La primera vez sólo se miraron. La segunda vez intercambiaron sonrisas. A la siguiente, una ligera inclinación de cabeza. Y para la última vuelta de la tarde, el príncipe decidió acercársele a la princesa:

—Buenas tardes, ¿cómo está usted?

—Pues yo bien, ¿y usted?

—Pues yo también.

— ¿Dando la vuelta?

—Sí. ¿Y usted?

—Pues yo también.

El príncipe tomó la rosa que traía consigo y se la dio a la princesa. Hizo una reverencia y le dijo: —Aunque suene a imprudencia, quiero hacerle una confesión mi dulce princesa.

— ¿Qué clase de confesión es esa? —preguntó la princesa.

El príncipe le dijo: —Aunque suene a impertinencia, yo la quiero para quererla con mucha alevosía.

—Mire usted nada más, qué impaciencia —le dijo la princesa—. Pero fíjese usted que en este momento no quiero ser de nadie la alevosía.

El príncipe le preguntó que por qué tanta resistencia.

La princesa contestó:

—Yo sé lo que es el querer. Todo querer tiene un principio y un final. Y después del querer y del cariño viene la ausencia.

El príncipe preguntó: — ¿Pero de dónde le viene tal creencia?

—Es cosa de la experiencia.

El príncipe rápidamente aclaró: —La sola experiencia no hace a la ciencia.
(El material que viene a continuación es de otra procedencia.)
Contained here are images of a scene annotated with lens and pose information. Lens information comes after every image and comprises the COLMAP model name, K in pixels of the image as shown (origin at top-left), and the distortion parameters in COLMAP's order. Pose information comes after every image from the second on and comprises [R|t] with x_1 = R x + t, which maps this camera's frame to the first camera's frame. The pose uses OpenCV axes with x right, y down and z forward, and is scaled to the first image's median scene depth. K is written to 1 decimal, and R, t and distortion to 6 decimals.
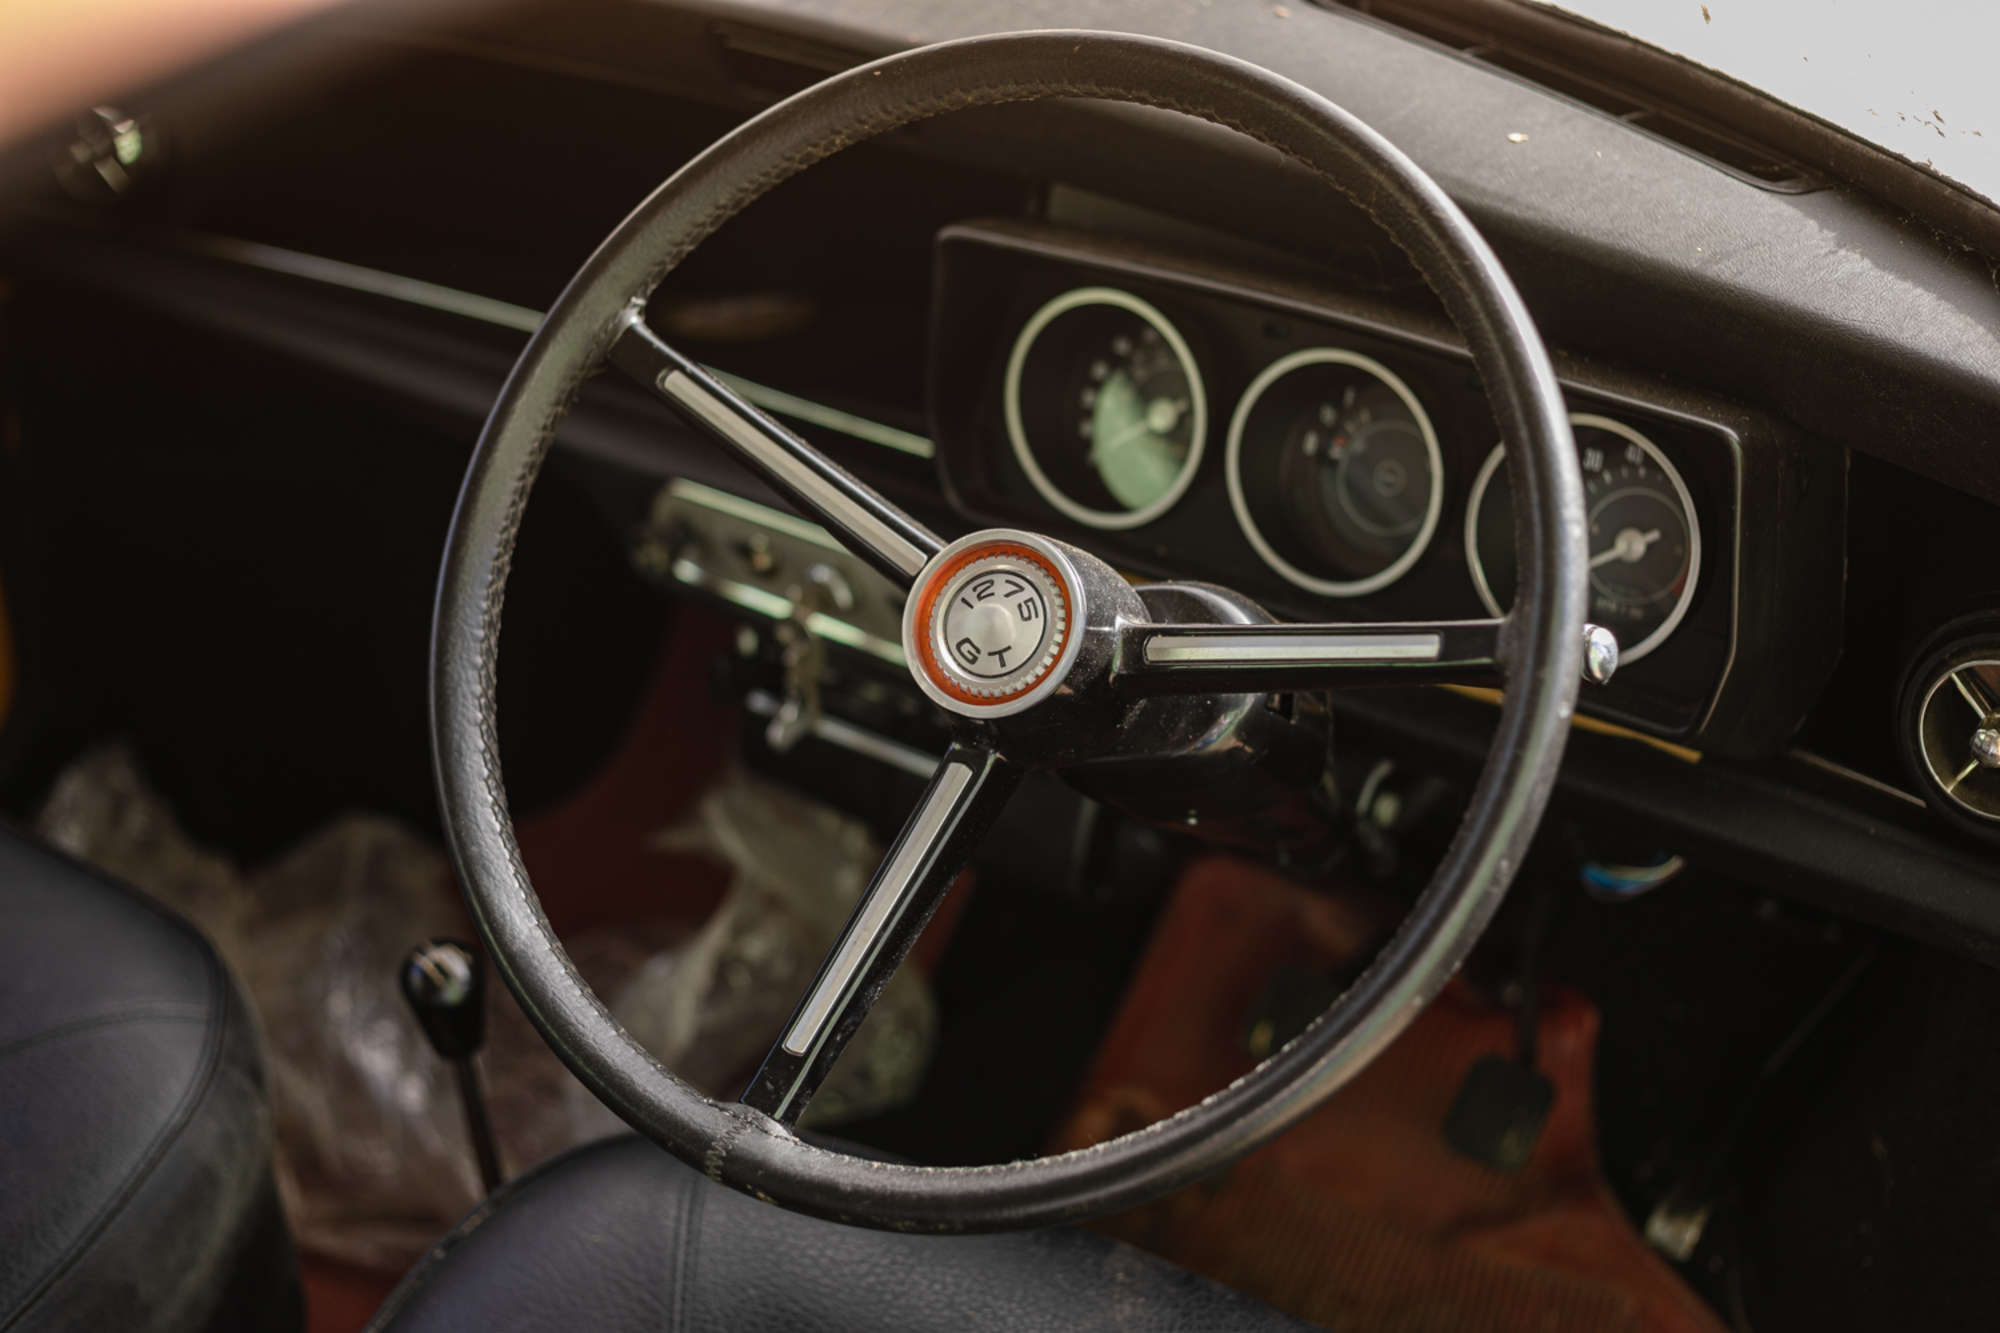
lens RADIAL K [[2972.8, 0, 1000.0], [0, 2972.8, 666.5], [0, 0, 1]] dist [-0.109899, -0.053644]
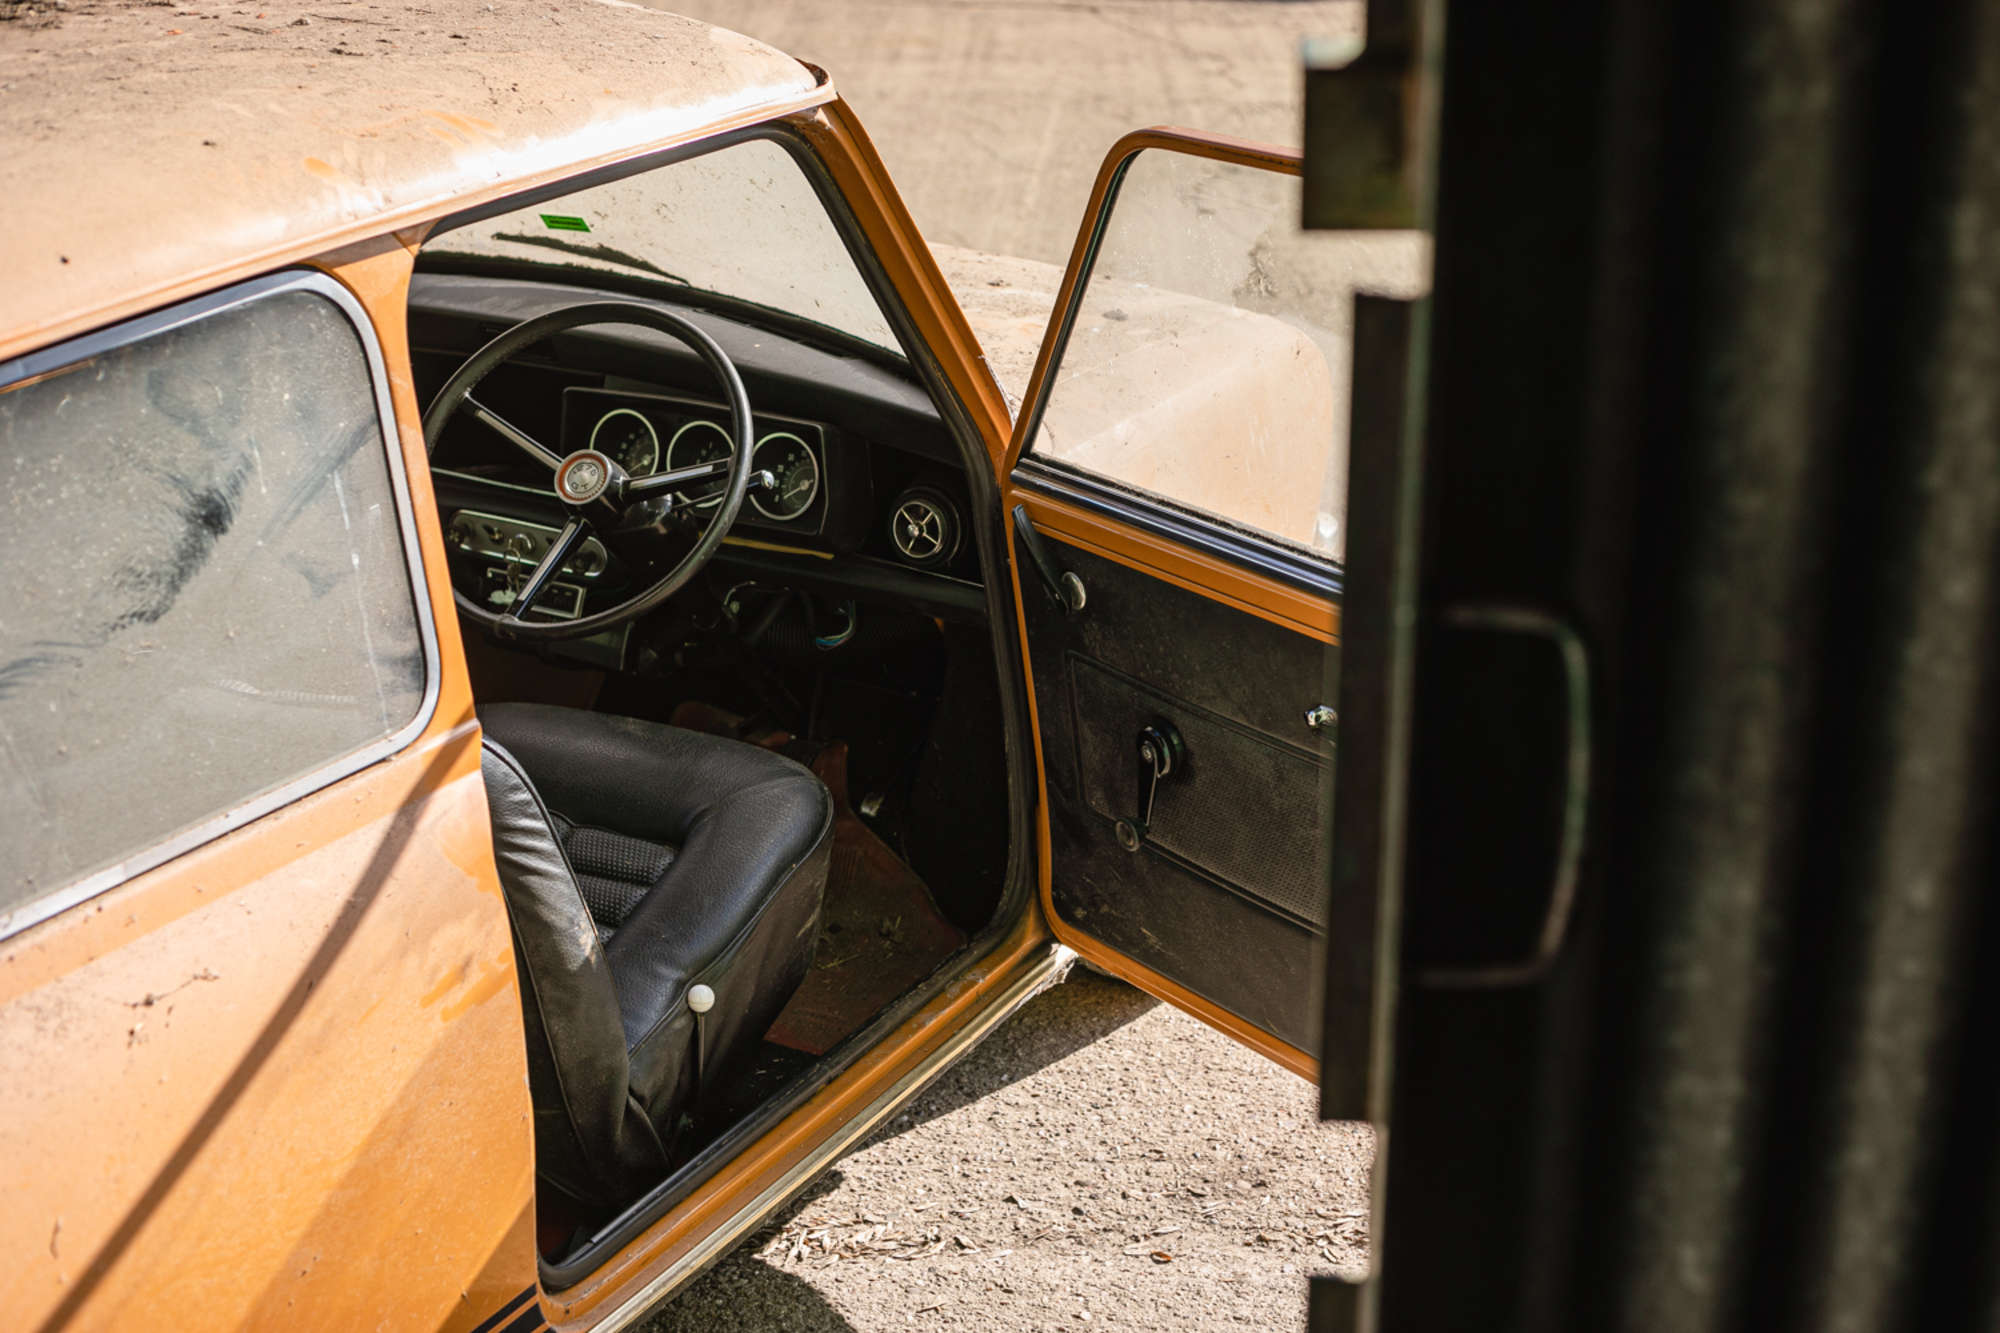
lens RADIAL K [[2972.8, 0, 1000.0], [0, 2972.8, 666.5], [0, 0, 1]] dist [-0.109899, -0.053644]
pose [[0.991983, -0.014904, 0.125493, 0.038015], [0.039318, 0.980135, -0.194394, 0.786252], [-0.120102, 0.197769, 0.972863, -2.033204]]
Y el amor es una ciencia.

—Mucha ciencia mucha ciencia, pero el amor también es inclemencia.

—Es una cosa de conciencia.

—También de inconsistencia.

—Para eso yo tengo un remedio —dijo el príncipe.

— ¿Cuál es?

—Pues su diaria presencia.

Y la princesa dijo: —Ante tanta insistencia, creo que tendré benevolencia.

El príncipe se puso muy contento, pero la princesa le dijo: —Momento joven, momento; todavía está por verse si usted es de mi conveniencia.

—Pues claro que lo soy —dijo el príncipe en voz baja.

—Y hay una cosa más —dijo la princesa.

— ¿Qué más?

—Que mis padres den su anuencia.

— ¿Que den su qué?

—Su anuencia.

El príncipe quiso preguntar qué era eso de la anuencia, pero mejor se quedó con su duda. No fuera a ser que a la princesa le entrara la decepción. Por eso mejor fue que dijo:

—Si es así, pronto quiero hablar con su excelencia. Y en voz baja añadió.

—A lo mejor me regala tantita anuencia, y pues entonces ya.

—Prudencia, joven, prudencia —dijo la princesa.

—No conozco a ninguna Prudencia. ¿O así se llama la que viene por ahí?

—No, joven. Digo prudencia, que es paciencia. O sea: calma. En otras palabras: Paciencia

Y el príncipe contestó: —Muchas gracias por la advertencia.

La princesa le dijo que al día siguiente le tendría una respuesta. —Por ahora, discúlpeme, pero un estornudo está por salírseme sin decencia.

El príncipe regresó esa noche muy contento a su castillo. Regó su jardín y luego se acostó en su cama real.

Y esa noche, nomás no pudo dormir. Un poco porque estaba contento y un mucho por los rechinidos reales de su cama.